Die Wahrheit zu entdecken und aufzudecken, gilt es aber nicht nur im Hinblick auf einzelne Mächtige, sondern viel mehr noch in Bezug auf mächtige Systeme und Strukturen des Unrechts:
Die Verfilzungen zwischen „Politik“ und „Wirtschaft“; die menschenfeindlichen Machenschaften mancher Konzerne; die Benachteiligung ganzer Bevölkerungsgruppen aufgrund eines besonderen Merkmals – wir denken derzeit besonders an die Frauen im Iran und Afghanistan; Rassismus, Sexismus und Klassismus – all das müssten wir im Lichte von Weihnachten ganz klar sehen. Und wir müssen es ansprechen. Und daran mitarbeiten dass es anders wird. Und wir sollten denen zu Verbündeten werden, die unter Gewaltsystemen leiden.
Und dann suchen wir uns positive Vorbilder, wie unser Zusammenleben, unsere menschliche Gemeinschaft auch anders organisiert sein kann. Und wir widerstehen der Versuchung, Gewalt anzuwenden, um unsere Ziele durchzusetzen. All das soll Weihnachten auslösen. Erlösen.
Gottes Machtbereich
Gott zeigt – so feiern wir zu Weihnachten – dass ein kleines Kind gar nichts Lächerliches an sich hat, sondern im Lächeln des kleinen Kindes schon die gesamte gute Zukunft liegt, die wir auch Himmelreich, Reich Gottes oder Gottesherrschaft nennen: Eine Welt voller Vertrauen, voller wehrloser Liebe. Eine Welt, in der die unvorstellbaren Entfaltungsmöglichkeiten im Vordergrund stehen, die jedem Menschen in die Wiege gelegt sind.
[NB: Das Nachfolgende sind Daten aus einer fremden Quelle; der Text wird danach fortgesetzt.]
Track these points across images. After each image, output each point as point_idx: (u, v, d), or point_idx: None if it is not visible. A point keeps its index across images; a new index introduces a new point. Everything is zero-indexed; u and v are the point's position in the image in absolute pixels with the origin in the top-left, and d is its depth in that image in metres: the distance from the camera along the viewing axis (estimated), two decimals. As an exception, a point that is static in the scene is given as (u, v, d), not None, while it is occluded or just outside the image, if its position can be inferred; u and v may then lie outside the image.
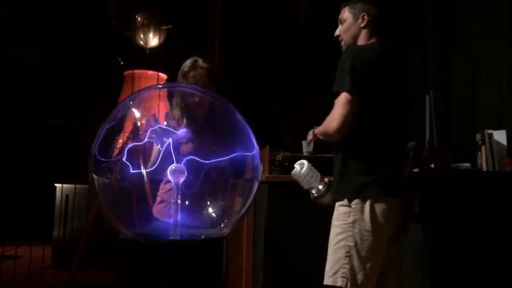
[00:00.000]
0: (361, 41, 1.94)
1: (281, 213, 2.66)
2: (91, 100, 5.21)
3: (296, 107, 4.93)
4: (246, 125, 1.75)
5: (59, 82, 6.38)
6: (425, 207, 2.14)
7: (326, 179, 1.94)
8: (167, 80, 4.83)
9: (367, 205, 1.75)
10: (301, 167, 1.92)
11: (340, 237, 1.77)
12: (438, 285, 2.06)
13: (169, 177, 1.61)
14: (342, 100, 1.74)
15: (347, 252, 1.74)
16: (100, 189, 1.69)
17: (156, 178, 1.84)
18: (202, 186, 1.70)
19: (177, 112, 1.98)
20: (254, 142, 1.75)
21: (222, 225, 1.73)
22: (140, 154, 1.71)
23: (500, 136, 2.45)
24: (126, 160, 1.59)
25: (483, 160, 2.46)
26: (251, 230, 2.85)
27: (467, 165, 2.47)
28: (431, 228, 2.11)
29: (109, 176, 1.69)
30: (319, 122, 1.90)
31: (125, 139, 1.79)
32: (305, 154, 2.82)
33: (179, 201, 1.60)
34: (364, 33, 1.93)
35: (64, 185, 4.73)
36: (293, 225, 2.65)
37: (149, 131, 1.74)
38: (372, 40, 1.92)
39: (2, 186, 6.06)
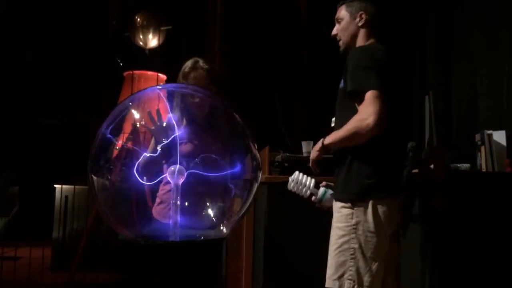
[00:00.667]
0: (360, 41, 1.91)
1: (281, 214, 2.66)
2: (91, 101, 5.22)
3: (296, 108, 4.93)
4: (245, 126, 1.75)
5: (59, 83, 6.39)
6: (424, 208, 2.14)
7: (323, 182, 1.94)
8: (167, 81, 4.83)
9: (370, 206, 1.74)
10: (294, 177, 1.95)
11: (343, 239, 1.76)
12: (438, 286, 2.06)
13: (169, 178, 1.61)
14: (371, 97, 1.69)
15: (352, 255, 1.73)
16: (99, 190, 1.69)
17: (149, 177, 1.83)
18: (201, 187, 1.69)
19: (177, 113, 1.98)
20: (254, 143, 1.75)
21: (222, 226, 1.73)
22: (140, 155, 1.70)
23: (499, 136, 2.44)
24: (139, 172, 1.59)
25: (482, 160, 2.46)
26: (251, 231, 2.85)
27: (466, 165, 2.47)
28: (430, 229, 2.11)
29: (109, 177, 1.69)
30: (319, 121, 1.90)
31: (124, 140, 1.78)
32: (305, 154, 2.82)
33: (178, 202, 1.60)
34: (362, 32, 1.91)
35: (64, 186, 4.73)
36: (293, 226, 2.65)
37: (150, 132, 1.74)
38: (371, 41, 1.90)
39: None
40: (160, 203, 1.95)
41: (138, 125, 1.77)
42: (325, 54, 4.48)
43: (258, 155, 1.74)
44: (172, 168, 1.60)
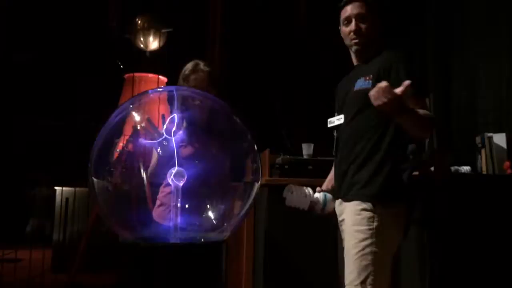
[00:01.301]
0: (378, 43, 1.87)
1: (281, 216, 2.65)
2: (92, 103, 5.22)
3: (296, 110, 4.93)
4: (245, 129, 1.75)
5: (59, 84, 6.40)
6: (425, 211, 2.14)
7: (318, 188, 1.93)
8: (167, 83, 4.83)
9: (390, 209, 1.72)
10: (290, 191, 1.92)
11: (365, 243, 1.70)
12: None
13: (169, 180, 1.61)
14: (427, 105, 1.73)
15: (373, 259, 1.68)
16: (100, 193, 1.69)
17: (156, 182, 1.84)
18: (201, 189, 1.70)
19: (177, 115, 1.98)
20: (254, 145, 1.75)
21: (222, 229, 1.73)
22: (140, 158, 1.71)
23: (500, 139, 2.44)
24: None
25: (483, 163, 2.46)
26: (251, 233, 2.85)
27: (467, 168, 2.47)
28: (431, 231, 2.11)
29: (109, 179, 1.69)
30: (320, 124, 1.89)
31: (125, 142, 1.79)
32: (305, 157, 2.81)
33: (178, 204, 1.60)
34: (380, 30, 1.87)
35: (64, 188, 4.73)
36: (293, 228, 2.64)
37: (149, 134, 1.74)
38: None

Gott vollzieht selbst einen Machtwechsel: Gott wechselt vom Thron in die Krippe, vom purpurnen Königsmantel in die Windeln. Gott kritisiert damit unsere Ordnungen, die auf Gewalt beruhen und lädt uns ein, den Blickwinkel zu wechseln, mit dem wir auf die Macht und auf die Mächtigen schauen.
Es ist Weihnachten. Fangen wir heute damit an!